### EXERCISE OBJECTIVE
Each entry must be given again exactly; images do not belong in the copy.

═══ RECORDS SHOWN ═══

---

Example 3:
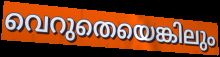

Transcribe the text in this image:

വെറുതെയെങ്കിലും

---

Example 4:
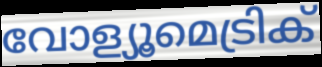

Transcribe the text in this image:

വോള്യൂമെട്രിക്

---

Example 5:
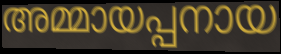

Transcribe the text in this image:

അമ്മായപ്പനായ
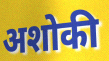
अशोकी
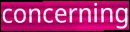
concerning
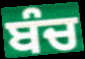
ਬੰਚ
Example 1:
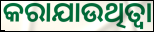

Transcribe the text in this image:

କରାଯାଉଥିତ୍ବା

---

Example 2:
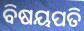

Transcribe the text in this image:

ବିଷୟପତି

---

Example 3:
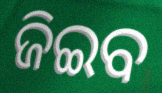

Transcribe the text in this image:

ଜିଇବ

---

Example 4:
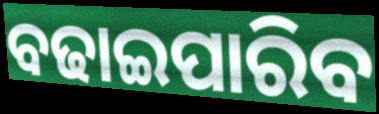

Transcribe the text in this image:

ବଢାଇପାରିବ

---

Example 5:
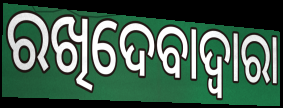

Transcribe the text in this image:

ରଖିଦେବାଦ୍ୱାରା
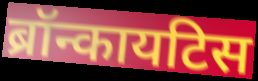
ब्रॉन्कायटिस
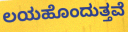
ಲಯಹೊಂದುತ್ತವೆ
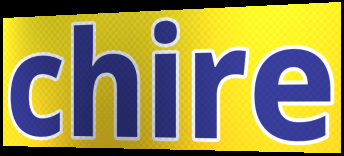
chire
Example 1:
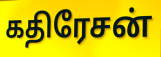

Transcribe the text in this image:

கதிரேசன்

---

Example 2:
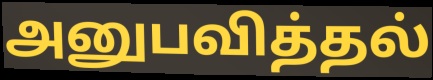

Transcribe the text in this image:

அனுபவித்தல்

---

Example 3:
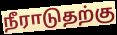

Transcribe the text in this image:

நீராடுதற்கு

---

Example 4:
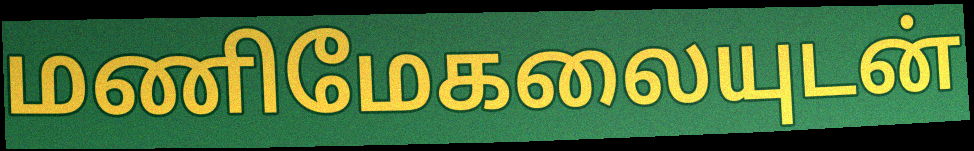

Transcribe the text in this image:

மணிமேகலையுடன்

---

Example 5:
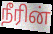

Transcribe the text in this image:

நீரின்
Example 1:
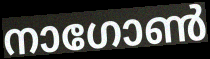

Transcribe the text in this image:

═══

### ANSWER BELOW
---

Example 3:

Transcribe the text in this image:

വെറുതെയെങ്കിലും

---

Example 4:

Transcribe the text in this image:

വോള്യൂമെട്രിക്

---

Example 5:

Transcribe the text in this image:

അമ്മായപ്പനായ
अशोकी
concerning
ਬੰਚ
Example 1:

Transcribe the text in this image:

କରାଯାଉଥିତ୍ବା

---

Example 2:

Transcribe the text in this image:

ବିଷୟପତି

---

Example 3:

Transcribe the text in this image:

ଜିଇବ

---

Example 4:

Transcribe the text in this image:

ବଢାଇପାରିବ

---

Example 5:

Transcribe the text in this image:

ରଖିଦେବାଦ୍ୱାରା
ब्रॉन्कायटिस
ಲಯಹೊಂದುತ್ತವೆ
chire
Example 1:

Transcribe the text in this image:

கதிரேசன்

---

Example 2:

Transcribe the text in this image:

அனுபவித்தல்

---

Example 3:

Transcribe the text in this image:

நீராடுதற்கு

---

Example 4:

Transcribe the text in this image:

மணிமேகலையுடன்

---

Example 5:

Transcribe the text in this image:

நீரின்
Example 1:

Transcribe the text in this image:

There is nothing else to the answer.